De nieuwe wet op de loonnorm beperkt de bewegingsvrijheid van de vakbonden en de werkgevers bij het loonoverleg. De loonkostenhandicap sinds 1996 wordt afgetrokken van de beschikbare loonmarge, er wordt een veiligheidsmarge van 0,5 procentpunt loonstijging ingebouwd en er wordt op termijn werk gemaakt van het wegwerken van de historische loonkostenhandicap van voor 1996.
De versterking van de concurrentiepositie van de Belgische bedrijven was bij haar aantreden goed twee jaar geleden een van de prioriteiten van de regering-Michel. De indexsprong en de loonkostenverlagingen moesten de bedrijven meer ademruimte geven. Verschillende berekeningen leren dat de Belgische loonkostenhandicap sinds 1996 (het invoeren van de loonnormwet) ten opzichte van de drie buurlanden (Frankrijk, Duitsland en Nederland) door die maatregel eind dit jaar grotendeels zal zijn weggewerkt.
Nieuwe ontsporingen vermijden
Om nieuwe loonkostenontsporingen te vermijden heeft de regering nu een nieuwe wet op het concurrentievermogen of wet op de loonnorm klaar.
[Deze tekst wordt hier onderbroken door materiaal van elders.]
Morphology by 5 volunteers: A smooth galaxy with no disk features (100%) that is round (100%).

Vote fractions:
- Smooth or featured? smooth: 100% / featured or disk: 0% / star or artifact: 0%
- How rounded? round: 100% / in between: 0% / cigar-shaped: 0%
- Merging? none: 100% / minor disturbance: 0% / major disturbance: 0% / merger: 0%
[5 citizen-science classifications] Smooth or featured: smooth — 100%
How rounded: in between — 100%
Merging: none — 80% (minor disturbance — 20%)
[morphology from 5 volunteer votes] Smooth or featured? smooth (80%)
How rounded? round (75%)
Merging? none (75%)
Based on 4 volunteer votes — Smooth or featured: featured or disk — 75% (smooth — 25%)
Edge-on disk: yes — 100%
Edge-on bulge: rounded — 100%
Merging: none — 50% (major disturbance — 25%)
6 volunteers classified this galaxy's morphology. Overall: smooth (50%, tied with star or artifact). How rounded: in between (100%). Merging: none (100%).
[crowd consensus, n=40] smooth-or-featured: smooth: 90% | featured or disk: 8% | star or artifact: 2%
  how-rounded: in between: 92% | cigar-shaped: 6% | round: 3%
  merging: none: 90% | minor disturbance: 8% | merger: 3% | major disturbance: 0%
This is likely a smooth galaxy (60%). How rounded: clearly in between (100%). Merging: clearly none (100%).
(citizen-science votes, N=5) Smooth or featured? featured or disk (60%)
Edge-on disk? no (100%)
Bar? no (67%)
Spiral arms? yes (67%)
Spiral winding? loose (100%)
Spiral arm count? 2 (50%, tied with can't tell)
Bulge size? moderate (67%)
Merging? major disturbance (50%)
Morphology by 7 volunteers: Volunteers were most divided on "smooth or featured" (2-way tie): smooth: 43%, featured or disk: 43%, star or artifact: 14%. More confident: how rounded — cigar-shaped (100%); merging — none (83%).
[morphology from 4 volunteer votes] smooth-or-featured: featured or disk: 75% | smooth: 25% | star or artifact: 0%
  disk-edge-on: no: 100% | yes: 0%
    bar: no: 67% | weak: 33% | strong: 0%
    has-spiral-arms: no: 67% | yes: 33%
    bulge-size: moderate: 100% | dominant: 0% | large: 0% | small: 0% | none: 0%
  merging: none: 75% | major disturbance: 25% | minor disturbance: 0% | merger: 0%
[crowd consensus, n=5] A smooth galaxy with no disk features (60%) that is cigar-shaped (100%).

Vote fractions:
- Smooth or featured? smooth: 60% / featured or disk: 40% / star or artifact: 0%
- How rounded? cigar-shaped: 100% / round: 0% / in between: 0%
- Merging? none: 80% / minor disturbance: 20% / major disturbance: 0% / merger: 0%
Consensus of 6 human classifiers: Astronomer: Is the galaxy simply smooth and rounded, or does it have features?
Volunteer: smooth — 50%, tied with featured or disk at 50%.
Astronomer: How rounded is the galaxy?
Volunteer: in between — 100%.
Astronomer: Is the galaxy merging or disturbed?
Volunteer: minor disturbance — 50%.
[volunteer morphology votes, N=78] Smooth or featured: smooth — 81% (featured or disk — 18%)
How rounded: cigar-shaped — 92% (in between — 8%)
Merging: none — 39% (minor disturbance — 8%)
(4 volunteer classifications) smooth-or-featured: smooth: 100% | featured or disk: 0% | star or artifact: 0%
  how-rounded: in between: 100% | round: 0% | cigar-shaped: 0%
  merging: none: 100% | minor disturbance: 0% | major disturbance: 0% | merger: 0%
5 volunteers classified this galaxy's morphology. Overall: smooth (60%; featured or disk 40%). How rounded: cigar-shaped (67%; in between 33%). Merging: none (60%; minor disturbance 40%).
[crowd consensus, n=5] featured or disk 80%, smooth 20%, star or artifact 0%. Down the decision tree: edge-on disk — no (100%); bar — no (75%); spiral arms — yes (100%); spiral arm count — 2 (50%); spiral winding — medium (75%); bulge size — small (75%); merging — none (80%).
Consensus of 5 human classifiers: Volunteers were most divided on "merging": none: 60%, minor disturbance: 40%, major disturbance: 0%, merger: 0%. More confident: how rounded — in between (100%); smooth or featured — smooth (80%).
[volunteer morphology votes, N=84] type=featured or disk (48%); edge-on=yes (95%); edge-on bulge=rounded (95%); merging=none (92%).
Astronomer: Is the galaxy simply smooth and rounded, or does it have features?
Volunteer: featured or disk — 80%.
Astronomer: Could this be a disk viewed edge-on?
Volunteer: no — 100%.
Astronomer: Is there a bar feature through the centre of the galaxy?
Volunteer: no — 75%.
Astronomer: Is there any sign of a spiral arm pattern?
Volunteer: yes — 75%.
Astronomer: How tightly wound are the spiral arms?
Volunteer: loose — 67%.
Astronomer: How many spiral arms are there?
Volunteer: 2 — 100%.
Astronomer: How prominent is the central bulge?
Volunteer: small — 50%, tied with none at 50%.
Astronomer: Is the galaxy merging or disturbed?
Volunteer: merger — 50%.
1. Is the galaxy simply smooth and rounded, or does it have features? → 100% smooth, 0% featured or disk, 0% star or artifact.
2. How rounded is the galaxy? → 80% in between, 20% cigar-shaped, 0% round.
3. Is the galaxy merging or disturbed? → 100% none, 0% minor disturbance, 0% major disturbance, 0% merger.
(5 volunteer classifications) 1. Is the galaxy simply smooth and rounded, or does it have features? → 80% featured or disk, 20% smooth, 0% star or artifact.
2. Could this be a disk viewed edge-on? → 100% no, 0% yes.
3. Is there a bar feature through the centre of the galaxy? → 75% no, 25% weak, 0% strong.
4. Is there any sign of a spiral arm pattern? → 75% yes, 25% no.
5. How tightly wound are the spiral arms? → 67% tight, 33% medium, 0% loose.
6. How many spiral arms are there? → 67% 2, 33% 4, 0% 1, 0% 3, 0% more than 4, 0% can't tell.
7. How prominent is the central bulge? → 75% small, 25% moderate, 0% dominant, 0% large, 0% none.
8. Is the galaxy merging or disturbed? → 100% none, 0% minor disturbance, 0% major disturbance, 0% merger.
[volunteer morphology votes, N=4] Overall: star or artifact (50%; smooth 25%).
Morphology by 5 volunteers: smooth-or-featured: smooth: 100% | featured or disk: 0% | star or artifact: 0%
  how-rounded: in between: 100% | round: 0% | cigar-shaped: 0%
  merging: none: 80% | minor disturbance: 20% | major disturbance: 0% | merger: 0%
Bedoeling is dat nieuwe loonkostenontsporingen vermeden worden. Doen die zich toch voor, dan zullen ze sneller gecorrigeerd worden. Wel worden de mechanismen als de automatische loonindexering en baremaverhogingen behouden.
In de praktijk betekent dit dat de regering het loonoverleg naar zich toe trekt. Verschillende modaliteiten in de nieuwe wet op de loonnorm maken dat de bewegingsvrijheid van de sociale partners in de Groep van Tien aanzienlijk beperkt wordt. Dat zal eind dit jaar al duidelijk worden, wanneer de vakbonden en de werkgevers samenzitten om een loonakkoord voor 2017-2018 af te sluiten.
Voorzichtiger vooruitzichten
Vertrekbasis voor dat loonoverleg is een rapport van de Centrale Raad voor het Bedrijfsleven (CRB) waarin de beschikbare loonstijging (de loonnorm) voor de komende twee jaar wordt vastgelegd. De voorbije jaren waren de vooruitzichten van de CRB te optimistisch voor België. De loonkostenstijgingen in de buurlanden werden steevast overschat waardoor de sociale partners over een te royale loonnorm mochten onderhandelen. Het gevolg was dat de Belgische lonen te sterk stegen en de concurrentiekracht van de bedrijven verzwakte. De nieuwe wet bepaalt dat de CRB met voorzichtiger vooruitzichten moet werken.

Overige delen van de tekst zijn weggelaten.